Hewlett-Packard Co. has joined a number of big-name technology companies attempting to pull off a very difficult trick – switching from their core businesses to something more profitable.
When HP posts its third-quarter earnings on Wednesday, investors and analysts will be watching to see if the company can continue to go against the trend of declining fortunes in the personal computer market.
On average, analysts expect the company to post earnings per share of 86 cents and revenue of $27.25-billion (U.S.). Both numbers are down from the same period last year.
HP posted a positive surprise during its last earning announcement, in part due to increasing revenue from its printing and services unit.
Like HP, BlackBerry Ltd. has been trying to focus more of its energy on software services.
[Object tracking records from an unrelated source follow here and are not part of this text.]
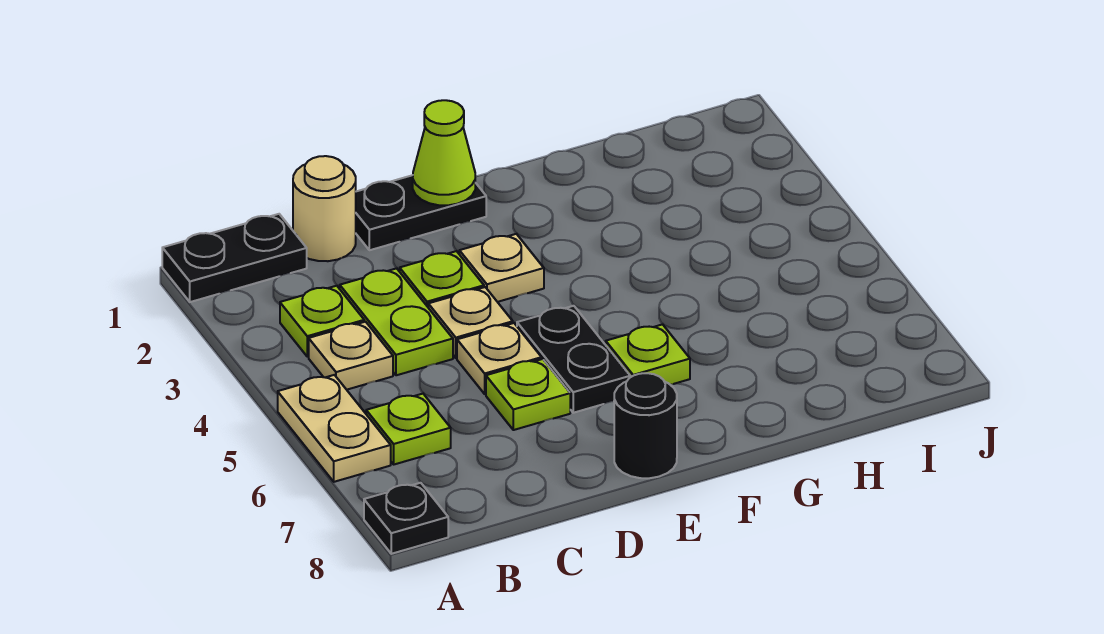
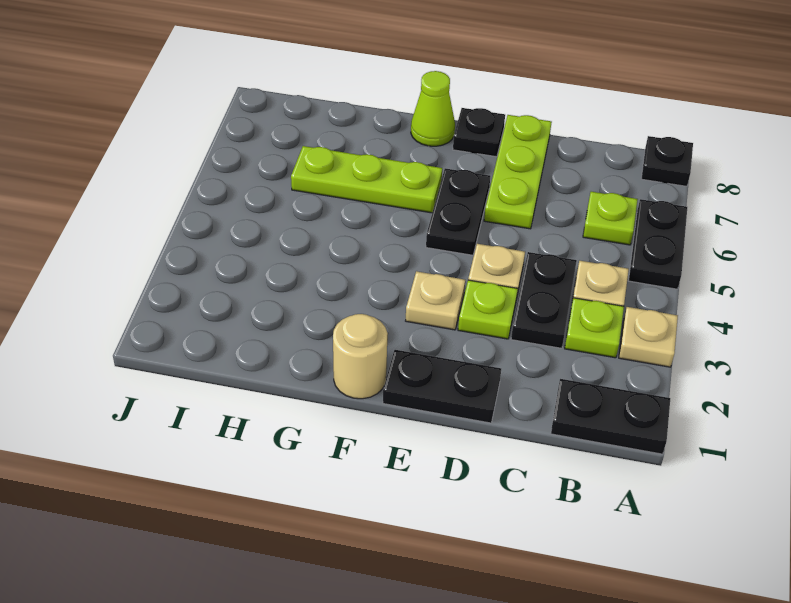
tan plate A5:A6 level 1 -> black plate A5:A6 level 1
tan round brick C1 level 1 -> tan round brick F1 level 1
lime plate C3:C4 level 1 -> black plate C3:C4 level 1
tan plate D5 level 1 -> tan plate A3 level 1
lime plate D6 level 1 -> lime plate D6:D8 level 1
lime cone E1 level 2 -> lime cone F8 level 1
black round brick E8 level 1 -> black plate E8 level 1
lime plate F6 level 1 -> lime plate F6:H6 level 1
The move is not uncommon for tech firms that started suffering from decreasing hardware sales.
One of the most well-known examples of this phenomenon is IBM, which used to build desktops and laptops. The company eventually sold its PC division to China’s Lenovo Group Ltd., and has focused almost entirely on services ever since. Dell Inc. has also tried to move further away from hardware sales and into services, as its traditional PC sales keep tanking and its attempt to build smartphones and tablets flopped.
Almost every indicator has shown the traditional PC market to be in a severe downward spiral. Lenovo, one of the few PC makers posting positive results, is doing so primarily because of its mobile division, which has shown triple-digit percentage growth over the past year, even as PC sales barely show any growth.
HP has also tried numerous times to enter the mobile market, so far with little success. The company previously tried releasing an iPad competitor, using some of the technology it acquired when it purchased smartphone-maker Palm Inc. However, the product did so poorly that the company was forced to discontinue it a few months later.
Investors will be watching closely this week for any insight on HP’s future plans for mobile devices. They will also seek more clarity on CEO Meg Whitman’s larger turnaround efforts, which have included a large round of layoffs and a greater emphasis on the company’s imaging and services divisions.